Ga terug naar alle nieuwsberichten

Zeven misverstanden over de BIK

De beste manier om de economie te ontwikkelen is het stimuleren van investeringen bij bedrijven. Dat levert nieuwe activiteiten op en helpt behoud van banen. Het kabinet heeft daarvoor de BIK (of voluit: Baangerelateerde Investeringskorting) bedacht. Maar het lijkt wel of elke politieke partij die wil aankleden met haar eigen stokpaardje. Dit zijn 7 veelgehoorde bezwaren tegen de BIK, die niet kloppen.

De Baangerelateerde Investeringskorting, afgekort als BIK, biedt bedrijven een korting op de loonheffing als zij in 2021 of 2022 nieuwe investeringen doen. De regering wil er in totaal 4 miljard euro voor uittrekken. Het investeringsbedrag in een jaar moet minimaal 20.000 euro bedragen. Het kortingspercentage is 3 procent voor het investeringsbedrag tot 5 miljoen euro en 2,44 procent voor het gedeelte daarboven. De regeling is nog niet in werking, vandaag bespreekt de Tweede Kamer het kabinetsvoorstel voor de BIK. Nederland is overigens niet het enige land met een investeringskorting in coronatijd. Zo werd op 1 september in Oostenrijk een gelijksoortige regeling van kracht.

Bezwaar #1 3 procent zet geen zoden aan de dijk
Vooral voor kleine bedrijven is 3 procent best veel. Vaak kan een bedrijf 80 procent van het benodigde bedrag lenen, 20 procent komt dan van eigen geld. Als de overheid 3 procent van de investering voor haar rekening neem, is dat feitelijk 15 procent van je eigen inleg.

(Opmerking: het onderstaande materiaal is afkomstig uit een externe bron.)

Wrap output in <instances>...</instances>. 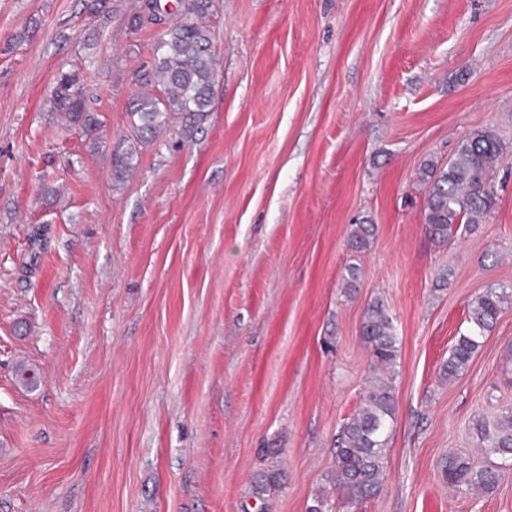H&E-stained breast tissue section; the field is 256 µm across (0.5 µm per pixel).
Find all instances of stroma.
I'll return each instance as SVG.
<instances>
[{
    "label": "stroma",
    "instance_id": "1",
    "mask_svg": "<svg viewBox=\"0 0 512 512\" xmlns=\"http://www.w3.org/2000/svg\"><path fill=\"white\" fill-rule=\"evenodd\" d=\"M90 2L0 0V512H255L272 473L269 512H308L377 372V299L400 342L385 480L331 512H512V467L480 493L441 474L512 408V0H211L209 110L150 142L128 111L158 31L139 0ZM62 71L93 133L53 111ZM485 128L495 206L433 240L420 171ZM489 289L496 324L443 378Z\"/></svg>",
    "mask_w": 512,
    "mask_h": 512
}]
</instances>
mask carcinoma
I'll list each match as a JSON object with an SVG mask.
<instances>
[{
  "instance_id": "carcinoma-1",
  "label": "carcinoma",
  "mask_w": 512,
  "mask_h": 512,
  "mask_svg": "<svg viewBox=\"0 0 512 512\" xmlns=\"http://www.w3.org/2000/svg\"><path fill=\"white\" fill-rule=\"evenodd\" d=\"M211 0H188L176 20L159 33L150 68L139 76V90L130 104V119L143 139H152L178 115L193 122L208 112L218 75V56L206 15ZM52 107L70 127L87 133L96 130L98 118L77 74L61 72L55 79ZM502 154L501 142L490 129L463 139L448 166L427 164L422 171L429 184L424 208L426 232L448 241L456 227L479 224L493 207L492 176ZM134 153L116 152L113 172L117 178L133 168ZM372 225L357 224L350 233L356 251L367 248ZM503 297L488 291L469 304L468 328L458 336L443 365L444 375L464 371L486 334L498 320ZM361 336L374 361L392 368L398 355V336L392 318L380 301L371 302L363 316ZM395 397L385 379L369 383L357 412L345 422L333 448L330 484L341 505L352 508L375 496L381 488L388 432L395 416ZM480 454L488 460L477 466L463 456H448L444 465L448 486L492 490L499 469L512 461V408L480 434Z\"/></svg>"
}]
</instances>
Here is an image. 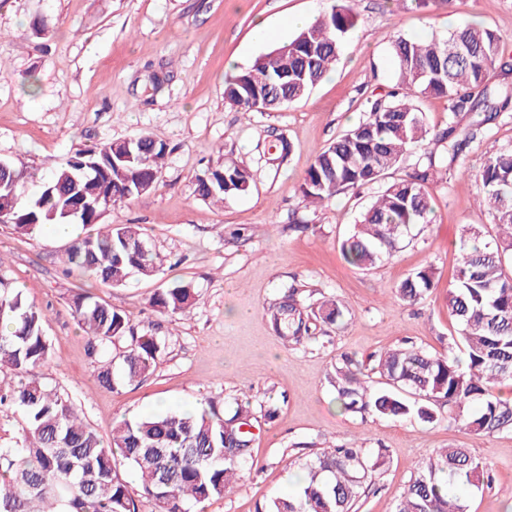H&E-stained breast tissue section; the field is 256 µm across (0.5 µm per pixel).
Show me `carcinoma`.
Wrapping results in <instances>:
<instances>
[{
    "label": "carcinoma",
    "mask_w": 512,
    "mask_h": 512,
    "mask_svg": "<svg viewBox=\"0 0 512 512\" xmlns=\"http://www.w3.org/2000/svg\"><path fill=\"white\" fill-rule=\"evenodd\" d=\"M356 0H336L330 11L296 37L227 79L224 100L241 111H275L302 100L330 71L347 48L357 24ZM398 90L375 100L365 117L329 146L315 153L301 192L322 203L337 194L372 186L394 174L428 135L416 94L451 101L448 126L435 135L440 151L417 159L413 170L385 184L361 214L355 231L341 241L344 258L370 270L391 257L420 224L429 223L435 174L455 169L476 140L491 137L492 125L512 112V88L497 99L488 93L487 77L497 67L508 75L512 56L502 37L485 27L468 26L446 37L421 40L398 36L391 41ZM459 112H481L483 118L458 130ZM167 145L148 135L80 149L40 179L29 195L33 176L23 166L6 163L0 172V198L8 213L3 223L25 234L56 224H83L97 232L77 236L64 253L66 272L78 271L111 287H121L134 274L152 277L162 260L132 225L101 223L113 205L153 190ZM482 205L493 218L497 235L485 243L480 233L463 229L459 265L448 286V309L458 324L464 359L436 356L414 347L389 349L378 358L376 373L386 388L373 389L358 361L346 357L336 369V399L352 413L414 418L431 424L438 410L476 435L512 430V402L495 393L512 380V148L485 152L479 173ZM251 174L244 163L208 170L198 179L203 198L223 201L246 193ZM82 203L78 218L65 212ZM434 269L409 275L396 297L413 303L434 287ZM200 294L174 282L156 291L150 305L160 313L184 312ZM78 324L89 336L88 354L97 363V380L111 386L142 377L165 349L152 334L126 336L129 318L84 294L73 301ZM342 306L323 302L313 314L288 289L272 312L285 341L311 335L313 318L325 324L342 321ZM44 313L24 301L22 292L0 280V368L18 381L0 386V406L20 415L22 427L14 443L0 447V512H139L119 467L135 469L145 495L158 512H191L193 505L224 489L251 457L252 409L238 402L228 414L210 401L198 413H167L125 419L112 427L110 442L79 415L57 388L29 376L47 363L51 343ZM130 338L125 350L112 355V345ZM120 360L123 376L115 378ZM364 449L324 448L306 463L307 474L290 497L272 500L267 512H355L363 482L373 471ZM481 463L464 448L435 450L420 465L395 512H466L456 485L479 487Z\"/></svg>",
    "instance_id": "1"
}]
</instances>
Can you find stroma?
I'll list each match as a JSON object with an SVG mask.
<instances>
[{
  "label": "stroma",
  "instance_id": "1",
  "mask_svg": "<svg viewBox=\"0 0 512 512\" xmlns=\"http://www.w3.org/2000/svg\"><path fill=\"white\" fill-rule=\"evenodd\" d=\"M332 0H0V160L47 174L76 149L145 133L169 152L158 186L108 210L104 223L141 225L163 260L155 276L109 288L65 275L62 257L81 225L22 234L0 224V276L41 308L51 341L49 362L34 374L68 392L102 436L125 419L251 404L252 460L223 495L192 512H257L295 493L305 463L322 448L357 443L383 463L358 499V512H394L421 463L437 448L468 449L489 476L460 487L467 512H512V432L467 433L441 417H361L343 412L331 383L343 355L371 369L379 355L405 344L433 355H459L458 326L448 310L463 225L487 231L475 143L461 159L470 178L431 183V222L398 255L371 270L343 258L340 243L377 194L371 186L321 203L300 186L316 153L361 120L396 83L390 42L403 35L443 37L464 25L496 30L512 42V0H454L428 11L413 0H356L357 25L336 68L301 101L243 115L224 99L226 66L251 65L295 35L288 16L319 17ZM47 33L36 36L35 22ZM277 35L259 40L257 23ZM282 133L292 152L269 164L257 145ZM228 162L249 165L246 195L215 203L197 181ZM431 267L435 286L411 305L395 296L412 272ZM183 282L201 293L186 312L160 315L149 299ZM305 304L339 300L341 327H317L301 344L273 331L268 311L288 287ZM122 310L137 332L162 337L164 354L141 379L100 385L88 338L72 315L75 294ZM274 418H266L267 410Z\"/></svg>",
  "mask_w": 512,
  "mask_h": 512
}]
</instances>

Dat is een significante bijdrage. En het mooie is dat de regeling wordt verrekend in de loonbelasting en niet in de winstbelasting, zoals vaak gebruikelijk is. Daardoor kunnen bedrijven die nu door de coronacrisis geen winst maken, toch van de regeling gebruik maken om te investeren.

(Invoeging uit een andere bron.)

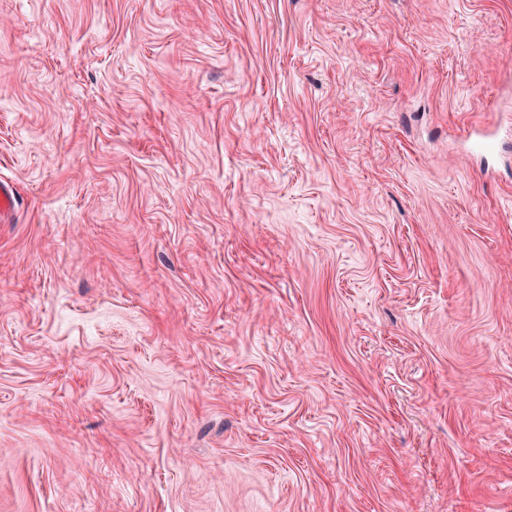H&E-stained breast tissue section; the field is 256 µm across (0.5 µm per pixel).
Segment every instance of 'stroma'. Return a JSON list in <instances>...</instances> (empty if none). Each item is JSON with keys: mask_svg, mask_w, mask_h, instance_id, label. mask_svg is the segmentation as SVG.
Masks as SVG:
<instances>
[{"mask_svg": "<svg viewBox=\"0 0 512 512\" xmlns=\"http://www.w3.org/2000/svg\"><path fill=\"white\" fill-rule=\"evenodd\" d=\"M0 178V512H512V0H0ZM18 190L9 182H0V223L11 224L16 213Z\"/></svg>", "mask_w": 512, "mask_h": 512, "instance_id": "obj_1", "label": "stroma"}]
</instances>
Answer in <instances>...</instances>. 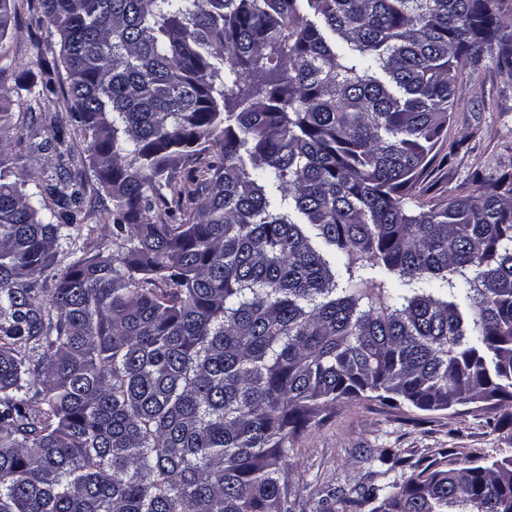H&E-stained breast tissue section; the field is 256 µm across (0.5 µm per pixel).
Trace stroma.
<instances>
[{
  "label": "stroma",
  "mask_w": 512,
  "mask_h": 512,
  "mask_svg": "<svg viewBox=\"0 0 512 512\" xmlns=\"http://www.w3.org/2000/svg\"><path fill=\"white\" fill-rule=\"evenodd\" d=\"M16 7V25L0 44V67L5 70L0 85L10 92L12 117L27 134L53 122L66 128L62 145L21 160L33 182L42 185L56 181L65 167L75 173L88 171L91 139L68 128L62 96H50L40 109L28 112L30 94L40 91L43 71L56 61L59 46L56 36L38 22L37 0H16ZM452 141L460 144L453 153L448 150ZM506 172L512 173V73L483 62L457 87L451 120L416 189L424 198L442 200L457 193L459 185L474 175ZM111 208V198L99 190L95 180H87L79 232L73 242L62 245L60 267L79 257L87 239L101 252H111L112 227L105 222ZM506 413L512 414L510 399L431 412L378 399L336 401L322 420L288 445L295 512H318L322 500L340 489L348 492L385 479L405 481L412 464H428L451 450L500 457L512 447L494 428ZM387 448L400 449L408 466L388 468L380 460Z\"/></svg>",
  "instance_id": "stroma-1"
}]
</instances>
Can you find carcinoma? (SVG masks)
I'll return each mask as SVG.
<instances>
[{
  "instance_id": "obj_1",
  "label": "carcinoma",
  "mask_w": 512,
  "mask_h": 512,
  "mask_svg": "<svg viewBox=\"0 0 512 512\" xmlns=\"http://www.w3.org/2000/svg\"><path fill=\"white\" fill-rule=\"evenodd\" d=\"M40 4L113 248L43 307L85 180L0 151V512H294L336 401L512 399V174L414 192L458 83L512 70L506 0ZM322 512H512V454Z\"/></svg>"
}]
</instances>
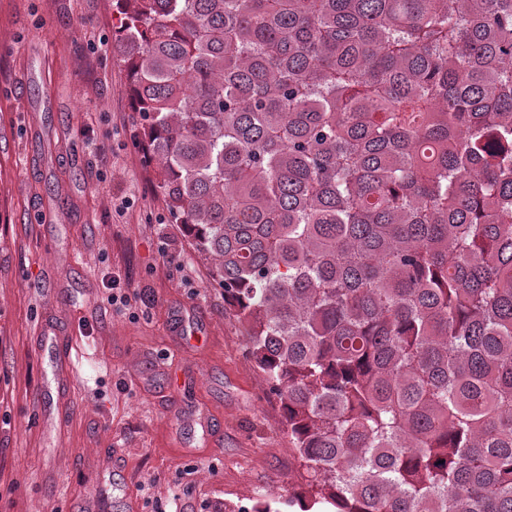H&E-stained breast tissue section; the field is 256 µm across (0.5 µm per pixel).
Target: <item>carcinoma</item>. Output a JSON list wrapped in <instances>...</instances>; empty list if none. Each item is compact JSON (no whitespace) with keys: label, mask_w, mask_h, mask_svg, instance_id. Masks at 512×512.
<instances>
[{"label":"carcinoma","mask_w":512,"mask_h":512,"mask_svg":"<svg viewBox=\"0 0 512 512\" xmlns=\"http://www.w3.org/2000/svg\"><path fill=\"white\" fill-rule=\"evenodd\" d=\"M145 163L213 260L288 512H512V0H117Z\"/></svg>","instance_id":"1"}]
</instances>
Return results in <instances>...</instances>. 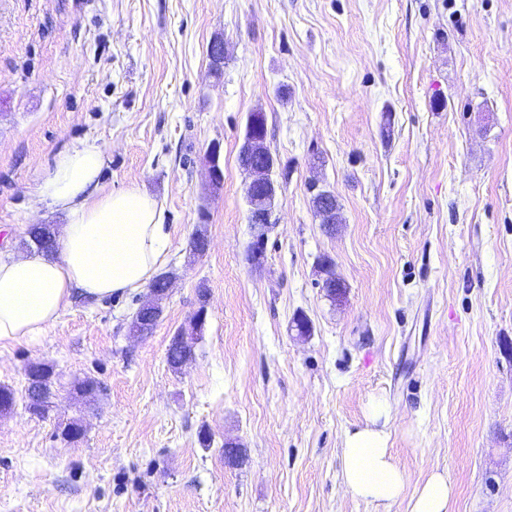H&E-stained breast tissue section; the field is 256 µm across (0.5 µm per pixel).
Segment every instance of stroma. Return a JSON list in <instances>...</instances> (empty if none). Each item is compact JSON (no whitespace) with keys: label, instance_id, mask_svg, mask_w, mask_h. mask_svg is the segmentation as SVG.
Instances as JSON below:
<instances>
[{"label":"stroma","instance_id":"1","mask_svg":"<svg viewBox=\"0 0 512 512\" xmlns=\"http://www.w3.org/2000/svg\"><path fill=\"white\" fill-rule=\"evenodd\" d=\"M254 112L283 176L257 264L238 162ZM86 144L104 152V190L163 203L173 286L148 335L129 332L144 288L75 298L40 339L0 344L15 393L0 512H408L437 472L453 512H512V0H0L1 253L65 224L32 192ZM313 180L336 195L334 229ZM202 305L203 336L172 371L169 341ZM32 361L53 371L41 416ZM374 400L408 475L386 506L343 481L345 435Z\"/></svg>","mask_w":512,"mask_h":512}]
</instances>
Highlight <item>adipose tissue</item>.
I'll use <instances>...</instances> for the list:
<instances>
[{
  "label": "adipose tissue",
  "instance_id": "1",
  "mask_svg": "<svg viewBox=\"0 0 512 512\" xmlns=\"http://www.w3.org/2000/svg\"><path fill=\"white\" fill-rule=\"evenodd\" d=\"M103 166L98 145L66 150L36 185L35 202H50L67 222L56 254L0 257V343L38 338L75 296L103 300L141 290L162 264L169 245L162 204L135 186L103 191ZM384 415L372 405L369 423L348 432L343 448L347 489L378 505L405 497L408 483L379 425ZM409 499L410 512H453V489L441 473Z\"/></svg>",
  "mask_w": 512,
  "mask_h": 512
}]
</instances>
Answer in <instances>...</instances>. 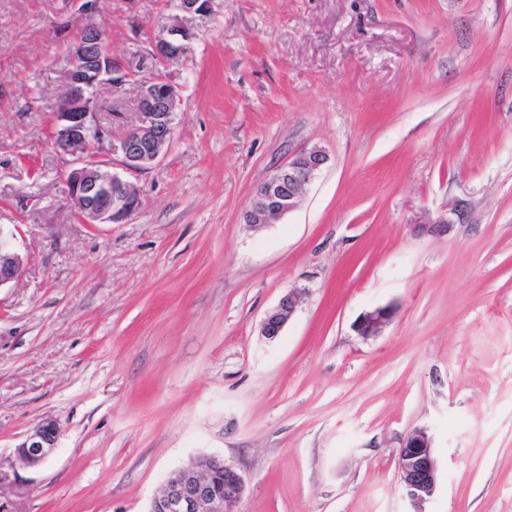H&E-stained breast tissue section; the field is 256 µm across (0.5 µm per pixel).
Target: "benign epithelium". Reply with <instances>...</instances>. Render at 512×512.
Here are the masks:
<instances>
[{
  "label": "benign epithelium",
  "instance_id": "7a95c632",
  "mask_svg": "<svg viewBox=\"0 0 512 512\" xmlns=\"http://www.w3.org/2000/svg\"><path fill=\"white\" fill-rule=\"evenodd\" d=\"M215 0H177L180 15L161 24L162 33L148 43L137 63L115 55L99 24L89 22L79 41L71 45V68L63 75V93L55 112L54 147L73 157L65 175L66 200L80 224H116L139 204L136 186L110 170L111 160L125 170H145L165 153L173 135V116L180 103V87L159 66L191 51L195 33L190 22L210 13ZM138 77L139 94L135 120L119 117L122 132L100 124L94 91L102 84L121 88ZM328 161L319 147L307 148L292 157L254 191L244 211L243 223L261 228L295 210L306 187ZM13 234L0 225V288L20 273L23 261L11 245ZM300 294L293 289L281 297L260 325V336L276 340L296 313ZM394 317L389 306L377 307L356 320L358 336L381 335ZM59 438L53 420L37 424L17 446L20 460L29 467L48 462ZM398 472L406 498L414 512L435 490L436 461L431 441L415 430L404 441ZM224 478V491L217 488ZM245 492L243 476L224 459L200 456L172 471L148 512H235Z\"/></svg>",
  "mask_w": 512,
  "mask_h": 512
}]
</instances>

Bezwaar #2 Het zal wel weer een cadeau zijn voor de multinationals
Als je MKB-Nederland-voorzitter Jacco Vonhof boos wil krijgen, moet je dat zeggen. Juist voor zijn achterban is de BIK heel belangrijk, zei hij bij een hoorzitting in de Tweede Kamer. ‘Met name mkb-ondernemers worden hard geraakt door deze crisis’, zegt Vonhof. ‘Ze hebben moeite om de noodzakelijke investeringen te doen om te kunnen blijven ondernemen en banen te creëren.’ Een skihal die wil investeren in een nieuw ventilatiesysteem vanwege corona, de horecaondernemer die toe is aan een nieuwe oven: Vonhof heeft vele voorbeelden van mkb-ondernemers die met de BIK geholpen zijn. Staatssecretaris Vijlbrief van Financiën heeft ook al aangegeven dat tenminste 60 procent van het budget van de BIK bij het mkb zal terechtkomen. ‘Kleine investeringen krijgen ook een relatief hogere aftrek dan grote investeringen’, stelt Vonhof. ‘Het zou doodzonde zijn als de BIK het niet haalt vanwege het verkeerde beeld dat bepaalde fracties ervan hebben.’

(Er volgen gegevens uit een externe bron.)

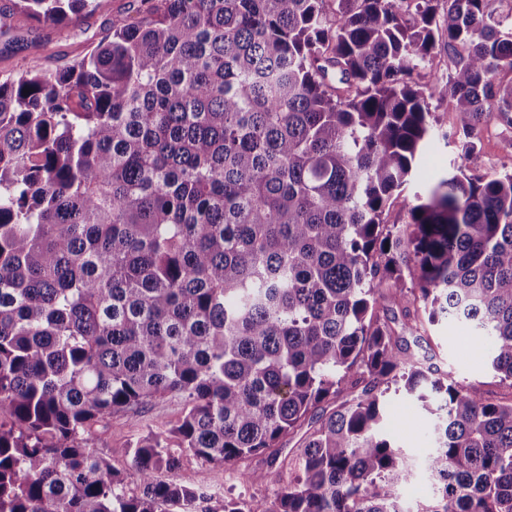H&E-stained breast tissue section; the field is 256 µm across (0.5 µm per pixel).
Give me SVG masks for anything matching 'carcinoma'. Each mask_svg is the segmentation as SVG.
<instances>
[{
    "label": "carcinoma",
    "mask_w": 512,
    "mask_h": 512,
    "mask_svg": "<svg viewBox=\"0 0 512 512\" xmlns=\"http://www.w3.org/2000/svg\"><path fill=\"white\" fill-rule=\"evenodd\" d=\"M489 2L139 0L73 64L0 81V512H197L183 458L272 465L324 403L271 505L224 512H405L400 383L441 396L428 512H512V401L443 382L379 314L469 323L512 388V7ZM15 7L62 26L96 0ZM439 137L451 169L386 223ZM169 395L181 418L114 470L96 427ZM498 127L491 122L483 131L477 159L470 165V173L492 176L500 171L502 157V136Z\"/></svg>",
    "instance_id": "1"
}]
</instances>
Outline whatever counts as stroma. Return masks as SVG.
I'll return each instance as SVG.
<instances>
[{"label": "stroma", "instance_id": "35a3bbf8", "mask_svg": "<svg viewBox=\"0 0 512 512\" xmlns=\"http://www.w3.org/2000/svg\"><path fill=\"white\" fill-rule=\"evenodd\" d=\"M12 0H0V80L16 73L27 60L37 61L48 70L71 65L111 30L136 15L137 0H100L97 11L84 15L61 27L37 25L14 14ZM457 140H439L426 150L418 161L411 182L396 192L387 212L390 224L407 222L409 204L415 194L425 192L449 168L458 152ZM469 329L461 323L440 322L419 333L402 332L401 337L410 353L431 357L441 370L466 387L476 388L486 397L505 400L512 391L502 385L482 356L478 346L469 340ZM385 435L414 463L411 483L403 485L400 492L405 512H422L434 505L437 492L426 468L425 460L431 453L433 417L404 389L390 388L385 396ZM184 402L178 397H168L150 403L136 415H114L107 426L98 428L95 446L105 455L113 468L125 472L130 468L127 453L129 442L147 432H162L172 427L181 417ZM243 463H231L221 468L202 464L194 458H184L176 477L187 485L210 490L212 499L204 502L205 512H220L226 499H256L272 501L279 487L287 481L288 473L280 466L268 467L267 480L258 486L243 483Z\"/></svg>", "mask_w": 512, "mask_h": 512}]
</instances>
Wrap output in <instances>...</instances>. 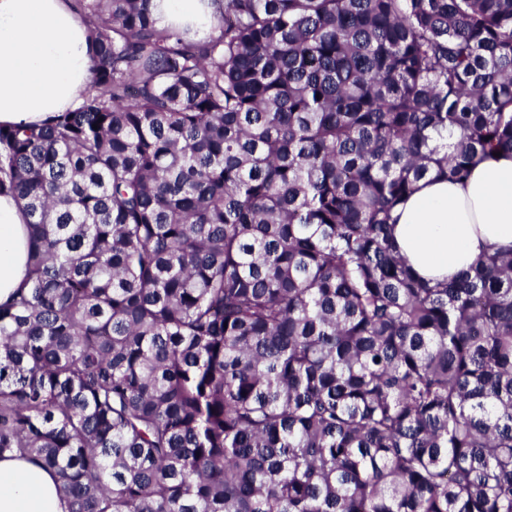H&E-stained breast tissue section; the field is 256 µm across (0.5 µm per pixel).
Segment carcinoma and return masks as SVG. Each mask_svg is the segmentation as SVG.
I'll use <instances>...</instances> for the list:
<instances>
[{
    "label": "carcinoma",
    "mask_w": 512,
    "mask_h": 512,
    "mask_svg": "<svg viewBox=\"0 0 512 512\" xmlns=\"http://www.w3.org/2000/svg\"><path fill=\"white\" fill-rule=\"evenodd\" d=\"M212 3L75 0L96 93L0 126V457L69 512H512V249L432 283L392 236L512 151V0ZM157 4L158 26L182 31L191 29L190 35L206 37L215 32L218 15L210 0H154ZM26 224L21 203L0 195V305L14 298L26 277Z\"/></svg>",
    "instance_id": "carcinoma-1"
}]
</instances>
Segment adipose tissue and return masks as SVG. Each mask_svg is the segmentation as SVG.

Bezwaar #3 Zo verkort je de crisis niet
Je ziet dat veel ondernemers investeringen uitstellen omdat ze de crisis afwachten. Die investeringen zou je economisch gezien juist naar voren willen halen. De BIK-regeling kan de drempel daarvoor verlagen. Verkort je daar de crisis mee? Je komt er in elk geval sneller uit door de investeringen aan te jagen. 80 tot 85 procent van alle investeringen is afkomstig uit de private sector en met name het midden- en kleinbedrijf. Tweede punt is dat als een ondernemer investeert, zij of hij ook besteedt bij andere bedrijven. Die profiteren dus ook mee van de BIK-bijdrage.